I'm not sure what you thought was contradictory within that quote. I thought it was reinforcing a single idea? I was pushing back on the idea that very high reduction ratios keep causing higher and higher strength. There is a pretty low limit to the amount of deformation you can make in steel and aluminum before you wreck the metal. You need to keep resetting the cold work via annealing to be able to keep forming the metal. Cold work is just done as the final pass with a very limited final dimensional reduction in rolling.

I'm not saying cold working doesn't happen, or doesn't affect strength. It certainly does. I'm pushing back on the idea that forging creates superior strength via grain flow. One of the sibling comments pointed out the MIL spec materials handbook[1] where he found some materials that do exhibit a strength dependency on grain direction. That is interesting.

That seems to be the exception rather than the rule.
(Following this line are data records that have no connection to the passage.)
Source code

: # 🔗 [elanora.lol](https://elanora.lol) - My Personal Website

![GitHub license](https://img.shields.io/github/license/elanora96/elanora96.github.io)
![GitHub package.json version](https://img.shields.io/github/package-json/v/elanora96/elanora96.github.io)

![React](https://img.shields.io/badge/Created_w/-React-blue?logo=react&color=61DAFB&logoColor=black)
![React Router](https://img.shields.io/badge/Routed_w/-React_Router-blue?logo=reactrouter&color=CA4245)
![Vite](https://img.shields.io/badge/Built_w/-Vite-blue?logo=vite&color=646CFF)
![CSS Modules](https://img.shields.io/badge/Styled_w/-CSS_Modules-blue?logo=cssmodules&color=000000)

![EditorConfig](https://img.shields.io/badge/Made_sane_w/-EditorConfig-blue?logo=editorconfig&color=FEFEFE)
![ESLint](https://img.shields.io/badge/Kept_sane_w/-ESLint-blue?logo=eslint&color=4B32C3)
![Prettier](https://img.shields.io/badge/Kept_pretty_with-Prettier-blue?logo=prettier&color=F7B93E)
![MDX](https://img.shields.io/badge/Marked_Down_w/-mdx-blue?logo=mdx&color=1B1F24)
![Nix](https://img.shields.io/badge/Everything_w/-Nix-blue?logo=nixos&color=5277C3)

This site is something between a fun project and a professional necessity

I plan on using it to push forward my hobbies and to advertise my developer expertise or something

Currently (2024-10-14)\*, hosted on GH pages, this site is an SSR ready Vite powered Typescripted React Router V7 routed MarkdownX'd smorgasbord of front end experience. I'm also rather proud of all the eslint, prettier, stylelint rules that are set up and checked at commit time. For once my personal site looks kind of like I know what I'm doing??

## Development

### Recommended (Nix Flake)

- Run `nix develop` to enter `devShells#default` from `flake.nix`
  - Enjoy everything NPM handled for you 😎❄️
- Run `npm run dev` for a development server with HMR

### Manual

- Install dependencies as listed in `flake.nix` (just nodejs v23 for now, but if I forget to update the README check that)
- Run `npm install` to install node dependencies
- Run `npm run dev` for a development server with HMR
If you go to page 3-220 in that spec, they show 5052 Aluminum in varying degrees of cold work (H32, H34, H36, and H38), where higher degrees of cold work have higher ultimate and yield strengths, but the L vs LT directions are identical in many cases, or 1 different. That goes against the general idea that forging grain flow creates superior strength in general.

[1]http://everyspec.com/MIL-HDBK/MIL-HDBK-0001-0099/MIL_HDBK_5J...


So basically what you say is agreeing with his observations ?!

If you cold forge there are some benefits (but the question would be what can actually be reliably be cold forged and be a useful object in our precise world ?). If you hot forge and/or heat treat, most of the benefits are lost pretty fast, so it doesn’t make much difference.

As the OP seems to intuit there is probably not much real strength benefits to forging for useful objects in real use cases scenarios, the reason they are forged have to do with manufacturing processes more than anything else.